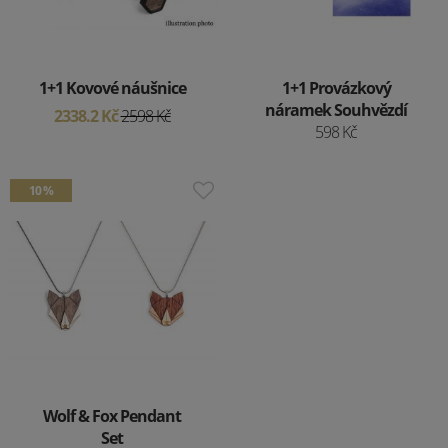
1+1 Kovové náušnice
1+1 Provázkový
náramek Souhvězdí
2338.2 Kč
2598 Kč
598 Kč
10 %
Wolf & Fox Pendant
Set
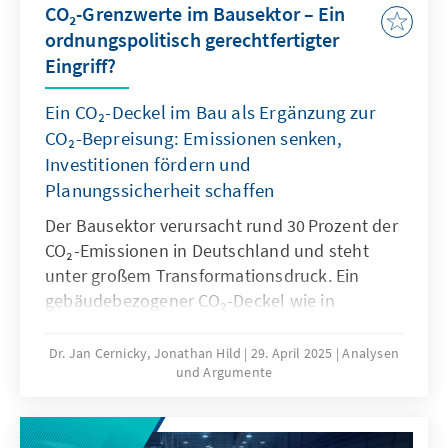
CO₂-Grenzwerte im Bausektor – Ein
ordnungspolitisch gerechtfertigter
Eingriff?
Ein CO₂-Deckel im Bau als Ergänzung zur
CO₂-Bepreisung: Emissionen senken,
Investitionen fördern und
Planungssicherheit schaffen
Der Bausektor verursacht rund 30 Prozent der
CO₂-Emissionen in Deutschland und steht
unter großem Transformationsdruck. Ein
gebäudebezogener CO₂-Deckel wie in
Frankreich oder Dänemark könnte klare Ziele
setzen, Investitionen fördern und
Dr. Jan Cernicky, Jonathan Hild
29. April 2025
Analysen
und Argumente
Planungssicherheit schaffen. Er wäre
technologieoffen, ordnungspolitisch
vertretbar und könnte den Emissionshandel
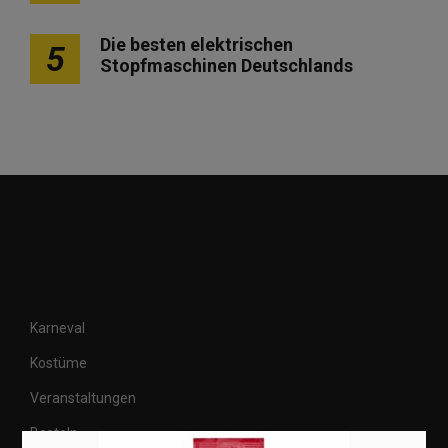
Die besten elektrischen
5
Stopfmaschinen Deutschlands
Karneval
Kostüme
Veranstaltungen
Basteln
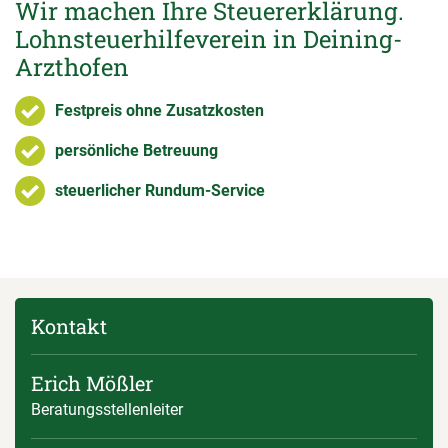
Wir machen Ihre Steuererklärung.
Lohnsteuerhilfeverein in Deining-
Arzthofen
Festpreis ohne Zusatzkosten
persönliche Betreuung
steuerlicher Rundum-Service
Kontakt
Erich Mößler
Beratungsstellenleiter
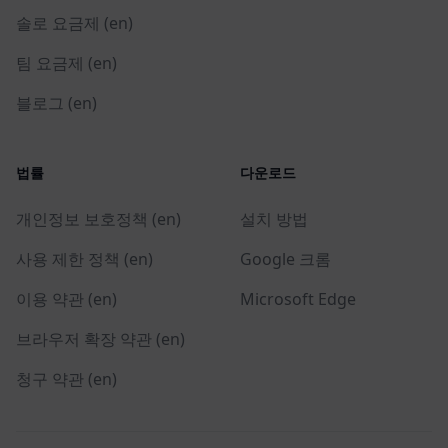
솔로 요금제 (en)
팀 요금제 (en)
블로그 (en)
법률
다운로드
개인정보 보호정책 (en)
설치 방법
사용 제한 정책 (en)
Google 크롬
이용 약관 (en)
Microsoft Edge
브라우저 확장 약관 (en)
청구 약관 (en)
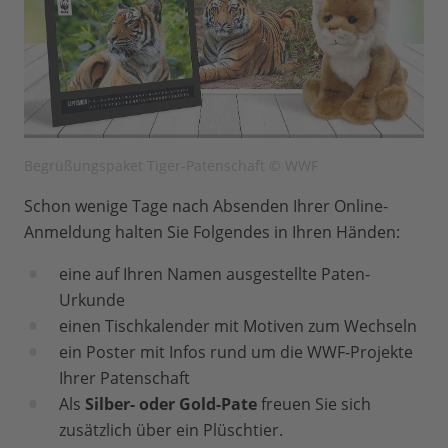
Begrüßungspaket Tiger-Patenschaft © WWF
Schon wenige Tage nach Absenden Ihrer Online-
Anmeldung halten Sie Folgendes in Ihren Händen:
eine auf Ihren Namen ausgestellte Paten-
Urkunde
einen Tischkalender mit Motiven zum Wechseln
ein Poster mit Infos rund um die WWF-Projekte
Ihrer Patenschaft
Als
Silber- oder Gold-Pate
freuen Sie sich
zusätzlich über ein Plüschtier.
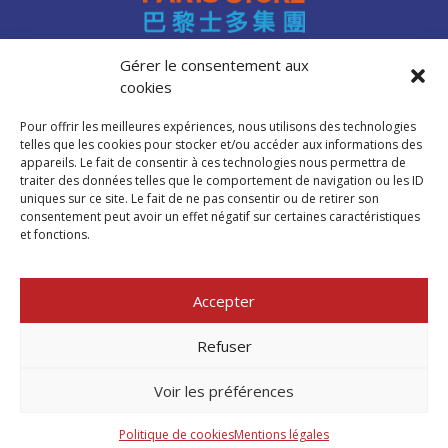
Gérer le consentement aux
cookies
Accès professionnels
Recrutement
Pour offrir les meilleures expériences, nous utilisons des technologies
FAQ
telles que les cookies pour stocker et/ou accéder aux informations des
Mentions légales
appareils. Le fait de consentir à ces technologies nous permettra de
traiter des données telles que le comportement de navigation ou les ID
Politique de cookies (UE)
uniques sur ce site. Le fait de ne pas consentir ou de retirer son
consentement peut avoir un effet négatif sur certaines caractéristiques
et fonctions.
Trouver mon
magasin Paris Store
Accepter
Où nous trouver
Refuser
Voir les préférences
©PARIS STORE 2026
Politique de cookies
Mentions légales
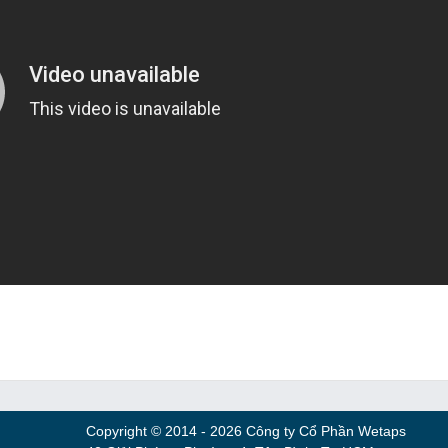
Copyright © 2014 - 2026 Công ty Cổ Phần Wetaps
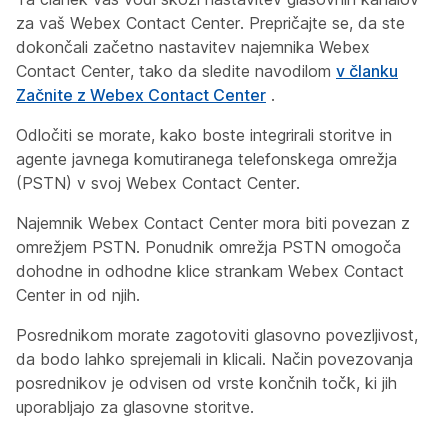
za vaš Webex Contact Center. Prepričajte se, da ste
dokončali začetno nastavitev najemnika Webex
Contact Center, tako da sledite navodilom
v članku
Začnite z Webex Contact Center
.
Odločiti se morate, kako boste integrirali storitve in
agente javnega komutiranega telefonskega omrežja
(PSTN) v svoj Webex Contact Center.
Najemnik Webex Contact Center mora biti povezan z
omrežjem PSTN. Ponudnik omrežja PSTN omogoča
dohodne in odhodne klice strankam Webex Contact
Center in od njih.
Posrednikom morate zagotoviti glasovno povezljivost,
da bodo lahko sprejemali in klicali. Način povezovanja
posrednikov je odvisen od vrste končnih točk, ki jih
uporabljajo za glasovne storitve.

**ACTIVITY**
Pictures stay out. Print the lines of the records above exactly, from the first through the one with "za vaš Webex".

**ANSWER SPACE**
1+1 Kovové náušnice
1+1 Provázkový
náramek Souhvězdí
2338.2 Kč
2598 Kč
598 Kč
10 %
Wolf & Fox Pendant
Set
CO₂-Grenzwerte im Bausektor – Ein
ordnungspolitisch gerechtfertigter
Eingriff?
Ein CO₂-Deckel im Bau als Ergänzung zur
CO₂-Bepreisung: Emissionen senken,
Investitionen fördern und
Planungssicherheit schaffen
Der Bausektor verursacht rund 30 Prozent der
CO₂-Emissionen in Deutschland und steht
unter großem Transformationsdruck. Ein
gebäudebezogener CO₂-Deckel wie in
Frankreich oder Dänemark könnte klare Ziele
setzen, Investitionen fördern und
Dr. Jan Cernicky, Jonathan Hild
29. April 2025
Analysen
und Argumente
Planungssicherheit schaffen. Er wäre
technologieoffen, ordnungspolitisch
vertretbar und könnte den Emissionshandel
Die besten elektrischen
5
Stopfmaschinen Deutschlands
Karneval
Kostüme
Veranstaltungen
Basteln
Wir machen Ihre Steuererklärung.
Lohnsteuerhilfeverein in Deining-
Arzthofen
Festpreis ohne Zusatzkosten
persönliche Betreuung
steuerlicher Rundum-Service
Kontakt
Erich Mößler
Beratungsstellenleiter
솔로 요금제 (en)
팀 요금제 (en)
블로그 (en)
법률
다운로드
개인정보 보호정책 (en)
설치 방법
사용 제한 정책 (en)
Google 크롬
이용 약관 (en)
Microsoft Edge
브라우저 확장 약관 (en)
청구 약관 (en)
Begrüßungspaket Tiger-Patenschaft © WWF
Schon wenige Tage nach Absenden Ihrer Online-
Anmeldung halten Sie Folgendes in Ihren Händen:
eine auf Ihren Namen ausgestellte Paten-
Urkunde
einen Tischkalender mit Motiven zum Wechseln
ein Poster mit Infos rund um die WWF-Projekte
Ihrer Patenschaft
Als
Silber- oder Gold-Pate
freuen Sie sich
zusätzlich über ein Plüschtier.
Gérer le consentement aux
cookies
Accès professionnels
Recrutement
Pour offrir les meilleures expériences, nous utilisons des technologies
FAQ
telles que les cookies pour stocker et/ou accéder aux informations des
Mentions légales
appareils. Le fait de consentir à ces technologies nous permettra de
traiter des données telles que le comportement de navigation ou les ID
Politique de cookies (UE)
uniques sur ce site. Le fait de ne pas consentir ou de retirer son
consentement peut avoir un effet négatif sur certaines caractéristiques
et fonctions.
Trouver mon
magasin Paris Store
Accepter
Où nous trouver
Refuser
Voir les préférences
©PARIS STORE 2026
Politique de cookies
Mentions légales
Copyright © 2014 - 2026 Công ty Cổ Phần Wetaps
za vaš Webex Contact Center. Prepričajte se, da ste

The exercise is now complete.